Stuffed Mushrooms with Kale and Cream Cheese

Stuffed mushrooms with kale and ream cheese on a white plate

Roasty mushrooms stuffed with onion-y kale and cream cheese, topped with toasty breadcrumbs – a yummy appetizer for your next party!




  1. Preheat the oven to 450 degrees. Toss the mushrooms with 2 TBS of olive oil and season with salt and pepper. Arrange them gill-side down on a baking sheet and roast until their liquid is release and they’ve shrunk a little – about 20-25 minutes.
  2. Meanwhile, pulse the kale and onion in a food processor until finely chopped – do this in batches if needed. Heat 1 TBS of olive oil in a skillet over medium-high heat. Add chopped kale mixture, leeks, salt and pepper to taste, nutmeg, and crushed red pepper. Cook, stirring often until kale is tender and liquid has evaporated, about 5 minutes. 
  3. Transfer the kale mixture to a bowl with cream cheese, mozzarella, and Parmesan and stir to combine. Taste and season with more salt and pepper if needed. 
  4. Fill mushrooms with kale/cream cheese mixture. Top with breadcrumbs and spray lightly with oil. Return the pan to the oven and bake for 10-12 minutes until golden brown on top.
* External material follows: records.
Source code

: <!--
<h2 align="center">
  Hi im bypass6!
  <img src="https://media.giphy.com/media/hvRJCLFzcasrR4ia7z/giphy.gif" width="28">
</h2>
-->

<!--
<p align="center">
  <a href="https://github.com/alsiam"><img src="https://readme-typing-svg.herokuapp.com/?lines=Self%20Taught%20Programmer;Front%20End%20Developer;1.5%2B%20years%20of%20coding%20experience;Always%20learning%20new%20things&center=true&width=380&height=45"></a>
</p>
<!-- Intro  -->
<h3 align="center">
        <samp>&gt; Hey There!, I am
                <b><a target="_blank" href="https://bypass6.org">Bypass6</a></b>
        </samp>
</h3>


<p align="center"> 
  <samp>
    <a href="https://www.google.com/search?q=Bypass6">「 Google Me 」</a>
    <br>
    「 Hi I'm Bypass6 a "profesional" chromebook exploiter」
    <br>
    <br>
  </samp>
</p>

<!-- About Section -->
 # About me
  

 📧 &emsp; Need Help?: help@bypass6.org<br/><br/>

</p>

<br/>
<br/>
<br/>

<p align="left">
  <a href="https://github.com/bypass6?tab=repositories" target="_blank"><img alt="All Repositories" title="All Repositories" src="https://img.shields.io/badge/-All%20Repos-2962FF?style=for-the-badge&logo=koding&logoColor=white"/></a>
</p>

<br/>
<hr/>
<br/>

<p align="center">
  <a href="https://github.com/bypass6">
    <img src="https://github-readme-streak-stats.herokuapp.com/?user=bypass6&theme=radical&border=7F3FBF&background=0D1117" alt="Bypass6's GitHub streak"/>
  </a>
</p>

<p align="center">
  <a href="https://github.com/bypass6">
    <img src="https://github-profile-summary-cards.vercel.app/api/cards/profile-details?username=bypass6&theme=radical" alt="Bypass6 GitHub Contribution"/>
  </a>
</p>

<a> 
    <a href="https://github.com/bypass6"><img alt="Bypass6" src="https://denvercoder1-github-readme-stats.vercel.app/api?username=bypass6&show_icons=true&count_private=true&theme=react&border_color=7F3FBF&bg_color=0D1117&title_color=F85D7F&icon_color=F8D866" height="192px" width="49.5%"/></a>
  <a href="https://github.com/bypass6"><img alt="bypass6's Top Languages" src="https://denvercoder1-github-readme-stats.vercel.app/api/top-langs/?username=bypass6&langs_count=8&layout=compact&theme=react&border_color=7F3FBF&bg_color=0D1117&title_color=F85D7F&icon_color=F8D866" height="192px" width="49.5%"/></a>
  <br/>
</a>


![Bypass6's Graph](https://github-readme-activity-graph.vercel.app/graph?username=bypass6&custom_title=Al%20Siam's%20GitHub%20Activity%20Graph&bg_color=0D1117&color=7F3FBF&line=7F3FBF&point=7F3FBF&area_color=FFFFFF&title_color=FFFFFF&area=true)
For my breadcrumbs, I used some stale garlicky baguette rounds I had in the freezer and pulsed them into crumbs in my food processor. Panko would work fine too.

To make these ahead, follow instructions to the point of filling the mushrooms with the cream cheese mixture, then they can be refrigerated over night before continuing with the rest of the steps.